Tips on Using Google Website Optimizer

Thousands of web marketers are chasing high conversion rates all over the world, but according to the statistics an average eCommerce website converts only 2 or 3 visitors out of every 100 into the customers (that’s the best case scenario actually, new stores only dream about 2-3% conversion rates).

This number may seem to be not very optimistic, but wait a minute because any online business requires tons of patience, special knowledge and a bit of luck. So if your website has low conversion rates it needs to be optimized to increase the conversion and Google Website Optimizer is the tool that will help you a lot in solving the conversion issues. But before you’ll start using this great tool we must warn you that it is just a software an don’t let it to think instead of you. The normal time for holding your experiments and testings with Google Website Optimizer is 4 or 5 weeks.

Basically GWO (Google Website Optimizer) offers you to test various versions of the same page (A/B testing) and multiple elements of the page (multivariate tests). A/B testing allows you to choose from 2 or more different variants of designs of one exact page to find the most effective design option which gives highest conversion rates. This kind of testing requires less time and efforts and is mostly used for testing design solutions.

a-b-testing-google-website-optimizer

Multivariate testing is a bit more complicated version of A/B testing which allows to change particular design elements such as headlines, colors and images on the one single page. This type of testing requires more time than A/B testing and you can consider it as the advanced level of the website optimization. Before starting your experiments with Google Website Optimizer we want to share with you some general tips that you should consider while working with this software.

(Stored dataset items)

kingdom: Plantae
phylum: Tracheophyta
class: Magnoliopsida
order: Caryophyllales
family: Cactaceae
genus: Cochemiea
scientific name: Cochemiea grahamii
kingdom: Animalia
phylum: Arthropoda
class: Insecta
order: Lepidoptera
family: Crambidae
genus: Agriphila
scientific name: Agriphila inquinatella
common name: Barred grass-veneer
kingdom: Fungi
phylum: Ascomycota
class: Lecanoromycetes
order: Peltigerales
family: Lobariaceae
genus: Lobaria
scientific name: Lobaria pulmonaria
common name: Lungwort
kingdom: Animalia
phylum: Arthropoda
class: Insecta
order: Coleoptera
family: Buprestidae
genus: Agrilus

_REQUIRED WORK_:
• A. Translate this sentence from the Google Website Optimizer article into Spanish: "This type of testing requires more time than A/B testing and you can consider it as the advanced level of the website optimization."
• B. Keep writing the Google Website Optimizer article from the point where it stops.

_RESULTS IN ORDER_:
• A. Este tipo de prueba requiere más tiempo que la prueba A/B, y usted puede considerarlo el nivel avanzado de la optimización del sitio web.

• B.
  • homepage, products, category and checkout pages are the most important places on any website and you should start the optimization process with these web pages;
  • segment your visitors by the traffic sources (we all know that social media gives tons of visits and almost zero conversion while search traffic is far better in this field). BTbuckets will help you to integrate a small tool into the Optimizer for segmenting traffic
  • use analytics data to find out the pages with the biggest conversion problems (they usually have huge bounce rates – 70% or 80% bounce rates will be your main indicators, but don’t forget to consider the social media traffic which mostly gives huge bounce rates as well).
  • Micro and Macro conversions testing is essential for you. Micro conversions are considered to be conversions on the home page, products page and catalog pages (such as following the “More details” link and viewing the product). Macro conversion is related to the place where user can take an order at your website – that is the purchase action itself. So, even if your main pages are well optimized it doesn’t mean that checkout process doesn’t need any improvements.
  • Navigation at the eCommerce website often frustrates visitors, so you have to pay attention to this important element of the website usability.
  • Test your search box conversions and find out how many users are using it on your website. Maybe it is time to think about more prominent search box with advanced filters and other usable tricks?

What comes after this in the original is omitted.